Barak was elected to the Knesset (the Israeli parliament) as a member of the Labor Party in 1996. During this period, he served as a member of the Knesset’s defense committee and foreign affairs department.
Prime Minister of Israel
In the wake of internal elections following Peres’ defeat to Netanyahu in the 1996 Prime Ministerial elections, Barak became leader of the Labor Party.
Barak won in the Prime Ministerial elections on May 17, 1999, beating Netanyahu by a wide margin – an easy victory with a little over than 56% of the popular vote. At the same time, smaller parties upped their seats in the 120-seat Knesset. The election results were viewed as veering away from the hardline policies, especially in relations with the Palestinians, that were upheld by Netanyahu. Barak presented his government to the Knesset the following July 6 as Prime Minister and Minister of Defense.
As Prime Minister, Barak pledged to establish peace in the Middle East. In September 1999 his government resumed peace talks with the PLO. Barak and PLO leader Yasser Arafat signed a pact calling for the creation of a final peace accord by September 2000 and the transfer of Israeli-dominated territory of the West Bank over to the Palestinians. In December 1999 Barak revitalized peace talks with Syria after more than three years of deadlock.
Also in 1999, Barak began a campaign promise to end Israel’s 22-year occupation of Southern Lebanon within a year. Israel eventually did so by withdrawing from Southern Lebanon in May 2000.
But in December 2000, Barak made a surprise announcement that he would resign whilst calling for special elections for the Prime Minister, in which he would run again. In the special elections in February 2001, Barak was defeated by Ariel Sharon, a long-time member of the Likud party and controversial general and ex-defense minister who instigated the 1982 Lebanon War. Barak completed his term in March 2001 and subsequently resigned as Labor Party leader and eventually from the Knesset. After his political career, Barak worked for the private sector for a time.
Return to politics
In 2007, Barak staged a political comeback by getting re-elected to the Labor Party. He was subsequently appointed Deputy Minister and Minister of Defense under Prime Minister Ehud Olmert. Barak still held these positions as Netanyahu was re-elected Prime Minister in 2009.

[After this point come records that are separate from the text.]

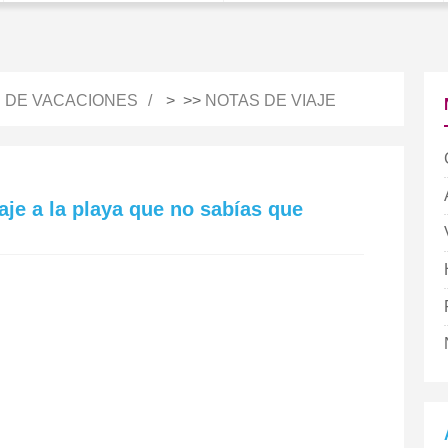
S DE VACACIONES
> >>
NOTAS DE VIAJE
iaje a la playa que no sabías que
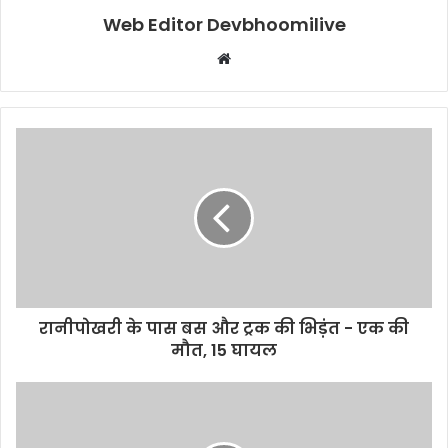
Web Editor Devbhoomilive
Website
रानीपोखरी के पास बस और ट्रक की भिड़ंत - एक की
मौत, 15 घायल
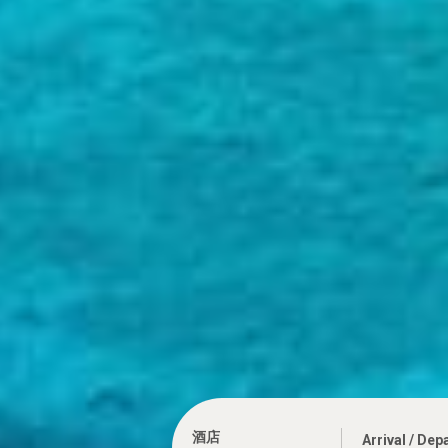
酒店
Arrival / Dep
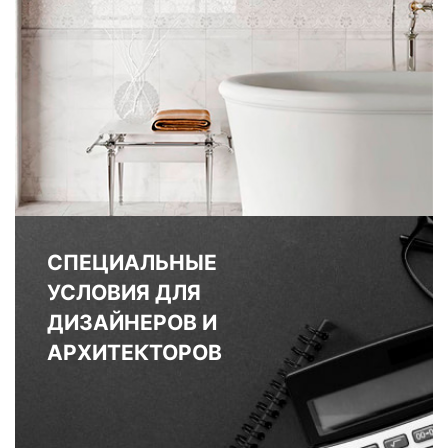
СПЕЦИАЛЬНЫЕ
УСЛОВИЯ ДЛЯ
ДИЗАЙНЕРОВ И
АРХИТЕКТОРОВ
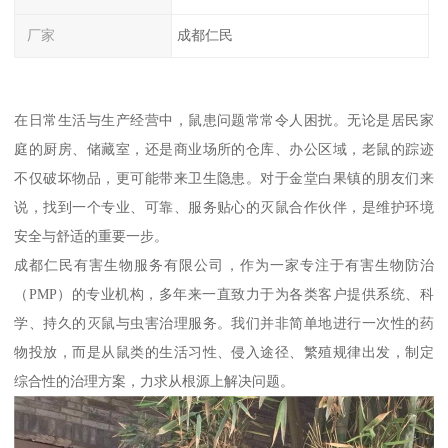
厂家
成都仁民
在日常生活与生产经营中，鼠患问题常常令人困扰。无论是居民家
庭的厨房、储藏室，还是商业场所的仓库、办公区域，老鼠的踪迹
不仅破坏物品，更可能带来卫生隐患。对于金堂白果镇的朋友们来
说，找到一个专业、可靠、服务贴心的灭鼠合作伙伴，是维护环境
安全与舒适的重要一步。
成都仁民有害生物服务有限公司，作为一家专注于有害生物防治
（PMP）的专业机构，多年来一直致力于为各类客户提供系统、科
学、持久的灭鼠与虫害治理服务。我们并非简单地进行一次性的药
物投放，而是从鼠类的生活习性、侵入途径、繁殖规律出发，制定
综合性的治理方案，力求从根源上解决问题。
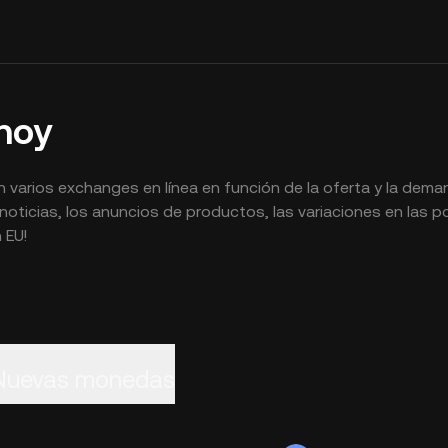
 hoy
varios exchanges en línea en función de la oferta y la dema
noticias, los anuncios de productos, las variaciones en las po
 EU!
Nuevas monedas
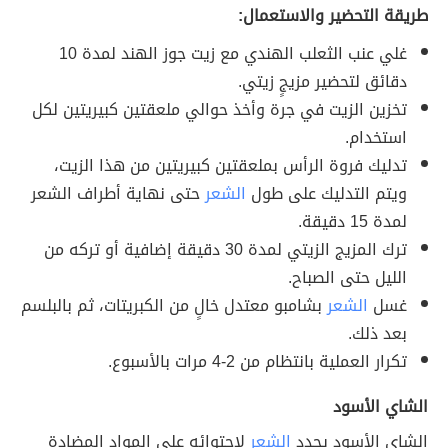
طريقة التحضير والاستعمال:
غلي عنب الثعلب الهندي مع زيت جوز الهند لمدة 10
دقائق لتحضير مزيجٍ زيتي.
تخزين الزيت في جرة وأخذ حوالي ملعقتين كبيريتين لكل
استخدام.
تدليك فروة الرأس بملعقتين كبيريتين من هذا الزيت،
ويتم التدليك على طول
الشعر
حتى نهاية أطراف الشعر
لمدة 15 دقيقة.
ترك المزيج الزيتي لمدة 30 دقيقة إضافية أو تركه من
الليل حتى الصباح.
غسل
الشعر
بشامبو معتدل خالٍ من الكبريتات، ثم بالبلسم
بعد ذلك.
تكرار العملية بانتظام من 2-4 مرات بالأسبوع.
الشاي الأسود
الشاي الأسود يجدد
الشعر
لاحتوائه على المواد المضادة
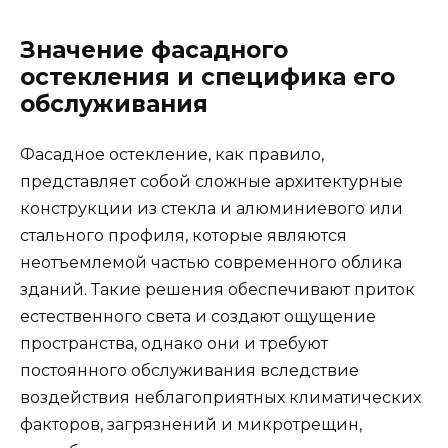
Значение фасадного
остекления и специфика его
обслуживания
Фасадное остекление, как правило,
представляет собой сложные архитектурные
конструкции из стекла и алюминиевого или
стального профиля, которые являются
неотъемлемой частью современного облика
зданий. Такие решения обеспечивают приток
естественного света и создают ощущение
пространства, однако они и требуют
постоянного обслуживания вследствие
воздействия неблагоприятных климатических
факторов, загрязнений и микротрещин,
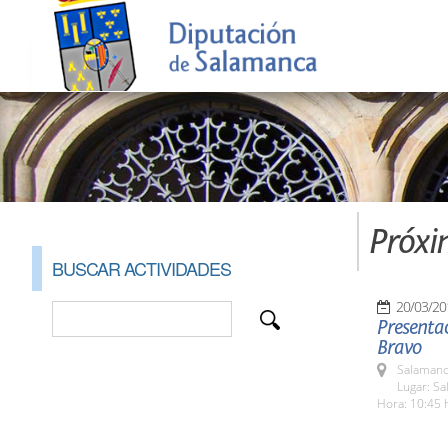
Próxi
BUSCAR ACTIVIDADES
20/03/20
Presentac
Bravo
Salamanc
Lugar: Sa
Hora: 10:45 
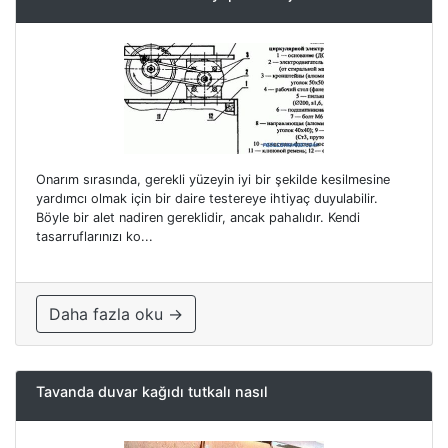
Onarım sırasında, gerekli yüzeyin iyi bir şekilde kesilmesine
yardımcı olmak için bir daire testereye ihtiyaç duyulabilir.
Böyle bir alet nadiren gereklidir, ancak pahalıdır. Kendi
tasarruflarınızı ko...
Daha fazla oku →
Tavanda duvar kağıdı tutkalı nasıl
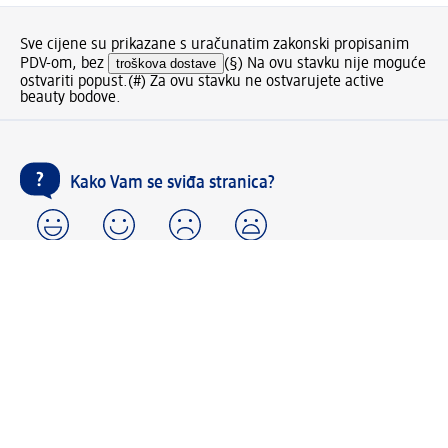
Sve cijene su prikazane s uračunatim zakonski propisanim
PDV-om, bez
troškova dostave
(§) Na ovu stavku nije moguće
ostvariti popust.
(#) Za ovu stavku ne ostvarujete active
beauty bodove.
Kako Vam se sviđa stranica?
Moj dm račun: kreiraj i uživaj u pogodnostima
⁽¹⁾ Besplatna dostava za narudžbe u iznosu od 70 KM ili
više samo sa kreiranim Moj dm računom.
Povezani Moj dm i active beauty računi s mnogobrojnim
pogodnostima.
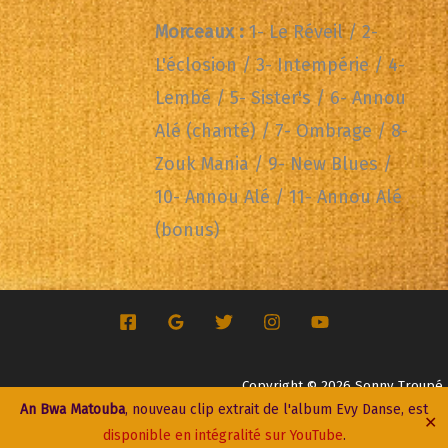
Morceaux :
1- Le Réveil / 2-
L'éclosion / 3- Intempérie / 4-
Lembé / 5- Sister's / 6- Annou
Alé (chanté) / 7- Ombrage / 8-
Zouk Mania / 9- New Blues /
10- Annou Alé / 11- Annou Alé
(bonus)
Copyright © 2026 Sonny Troupé
An Bwa Matouba
, nouveau clip extrait de l'album Evy Danse, est
✕
Site by
l'Agence - le Bananier bleu
disponible en intégralité sur YouTube
.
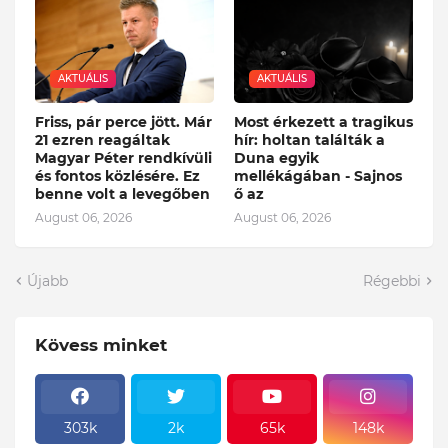
AKTUÁLIS
AKTUÁLIS
Friss, pár perce jött. Már
Most érkezett a tragikus
21 ezren reagáltak
hír: holtan találták a
Magyar Péter rendkívüli
Duna egyik
és fontos közlésére. Ez
mellékágában - Sajnos
benne volt a levegőben
ő az
August 06, 2026
August 06, 2026
Újabb
Régebbi
Kövess minket
303k
2k
65k
148k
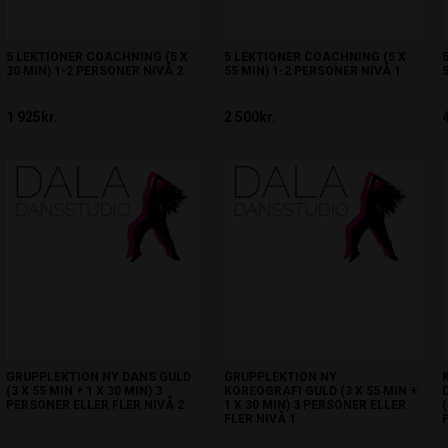
5 LEKTIONER COACHNING (5 X
5 LEKTIONER COACHNING (5 X
30 MIN) 1-2 PERSONER NIVÅ 2
55 MIN) 1-2 PERSONER NIVÅ 1
1 925kr.
2 500kr.
GRUPPLEKTION NY DANS GULD
GRUPPLEKTION NY
(3 X 55 MIN + 1 X 30 MIN) 3
KOREOGRAFI GULD (3 X 55 MIN +
PERSONER ELLER FLER NIVÅ 2
1 X 30 MIN) 3 PERSONER ELLER
FLER NIVÅ 1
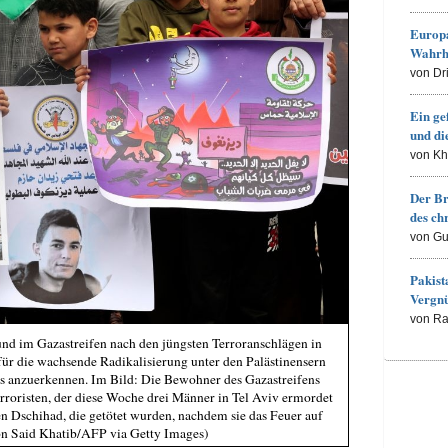
Europa
Wahrh
von Dr
Ein ge
und d
von K
Der Br
des ch
von Gu
Pakist
Vergn
von R
und im Gazastreifen nach den jüngsten Terroranschlägen in
n für die wachsende Radikalisierung unter den Palästinensern
ls anzuerkennen. Im Bild: Die Bewohner des Gazastreifens
rroristen, der diese Woche drei Männer in Tel Aviv ermordet
hen Dschihad, die getötet wurden, nachdem sie das Feuer auf
 von Said Khatib/AFP via Getty Images)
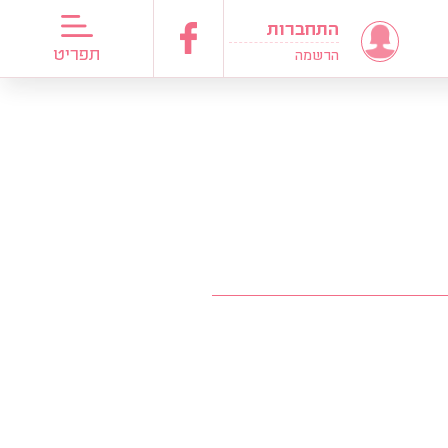
התחברות
דריכות כלות
תפריט
הרשמה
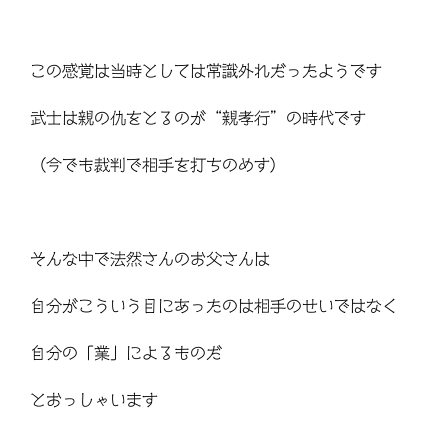
この感覚は当時としては常識外れだったようです
武士は親の仇をとるのが“親孝行”の時代です
（今でも裁判で相手を打ちのめす）
そんな中で法然さんのお父さんは
自分がこういう目にあったのは相手のせいではなく
自分の「業」によるものだ
とおっしゃいます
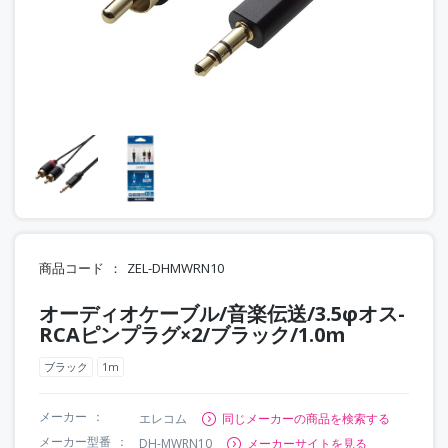
商品コード
ZEL-DHMWRN10
オーディオケーブル/音楽伝送/3.5φオス-
RCAピンプラグ×2/ブラック/1.0m
ブラック
1m
メーカー
エレコム
同じメーカーの商品を検索する
メーカー型番
DH-MWRN10
メーカーサイトを見る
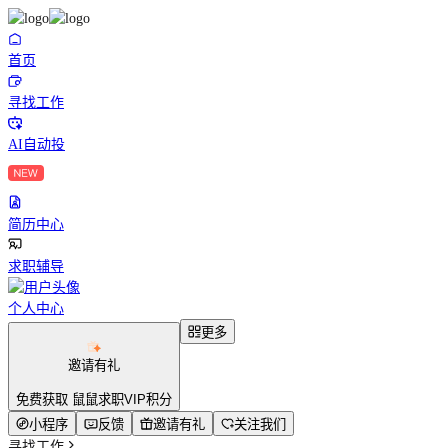
首页
寻找工作
AI自动投
简历中心
求职辅导
个人中心
更多
邀请有礼
免费获取 鼠鼠求职VIP积分
小程序
反馈
邀请有礼
关注我们
寻找工作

In January 2011, Barak announced that he would leave the Labor Party. He, along with other four Labor MKs (members of the Knesset), formed a breakaway party named Atzmaut (“independence” in Hebrew) that was expected to remain in Netanyahu’s coalition-government. The struggling Labor Party previously threatened to force him do so. After Barak’s move, Netanyahu was able to maintain the majority in the Knesset with 66 seats (out of 120), previously having 74 MKs within his majority coalition.
In November 2012, Barak announced his retirement from politics. He was still serving as Defense Minister and Deputy Minister at the time of his announcement. Barak held these posts until he left the government in March 2013.
In 2019, Barak announced his return to politics by forming a new party, to be named the Israel Democratic Party, to challenge Netanyahu in the coming legislative elections. The new party joined the Democratic Union alliance but won only five seats. Barak did not return to the Knesset.
Barak has been married twice. His first marriage was to Nava Cohen in 1968. They have three daughters together. Thus, during Barak’s premiership, Nava became the Spouse of the Prime Minister. They divorced in 2003. In 2007 he married his second wife Nili Priel.
One thing that not many people know about Barak is that he is a trained classical pianist. In fact, he revealed in a 2012 radio interview how playing Chopin calmed him before his first visit with Arafat. He also revealed his discovery of Gustav Mahler’s music at age 40.